DÜL DÜL
işte bu benim çocukluğumun arabası, geçen günlerden herhangi bir gün hurdacıya verdiğimiz araba..
eğer babamın yanında olsaydım arabayı hurdacıya verdiğimizde babamın gözlerinin dolduğunu görürdüm. ısparta izmir yollarında defalarca yolda kaldık. ya gaz telimiz takılır, ya debriyaj telimiz kopardı ya da tekerleğimiz patlar, istepnesiz yollarda kalırdık. uzaktan polisleri görünce freni tutmayan arabayı durdurabilmek için metreler öncesinden freni pompalamaya başlar, polisleri geçtikten sonra durabilirdik. yokuş aşağı inerken balata kokusuyla içimizi bayar, yokuşlarda su kaynatırdı. babam "su kaynattı" derdi, göstergesi bozuk, arabadan dumanlar gelince farkederdik. mesela hararet yapan arabaya su dökülmeyeceğini çok küçük bir kızken öğrendim, balata kokusunu da. hepsini şu gördünüz müthiş arabada yaşadım.
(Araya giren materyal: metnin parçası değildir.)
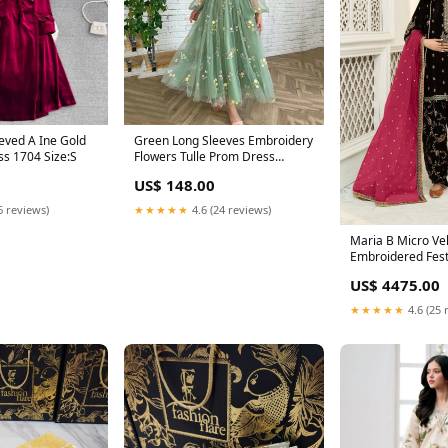
eved A Ine Gold
Green Long Sleeves Embroidery
Velvet Fall Dress 1704 Size:S
Flowers Tulle Prom Dress
Homecoming Dress 1645
US$ 148.00
Size:US 14
6 reviews)
★★★★★
4.6 (24 reviews)
Maria B Micro Ve
Embroidered Fest
Dress - 0774 sar
US$ 4475.00
★★★★★
4.6 (25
direksiyona ilk bu arabada oturdum. babam bana dedi ki;" eğer bu arabayı kullanırsan her arabayı kullanırsın." ben bu arabada araba kullanmayı öğrendim. o zamanlar babamın ve benim ilk göz ağrımız otuzlarındaydı. toprak yolda direksiyonu 45 derece çevirmek için iki elimle sarsmam, vitesi birden ikiye geçirmek için direksiyonu bırakıp,tüm gücümle vitesi çekiştirmem gerekiyordu. ben bu arabada araba kullanmayı öğrendim ve tüm arkadaşlarımın bana saygısı büyüktür bu yüzden. ilk göz ağrım, yaşasaydı kırklı yaşlarda olacaktı..
3 yorum:
Kendisini tanımadım veya kullanmadım lakin anlatılanlara bakılırsa karakter sahibi bir makina imiş. Dominant olana karşı verdiği anarşist mücadeleyi takdir etmemek elde değil.
RIP
sevgili bonsai seni bu arabayı kullanırken hayal edemiyorum. kusuruma bakma.
bu ne arabanın ne de senin suçun değil... hayal gücüm dar sanırım...
pek sevgili çölde gezen, bana çok daha iyilerini yakıştırdığını biliyorum ama biraz karakteristik şeyleri sevmeyi öğrenmelisin. hayatta her zaman en pahalısı, en kalitelisi en şatafatlısı, en iyisi anlamına gelmiyor. alışman zaman alıyor biliyorum, anlayışla karşılıyorum.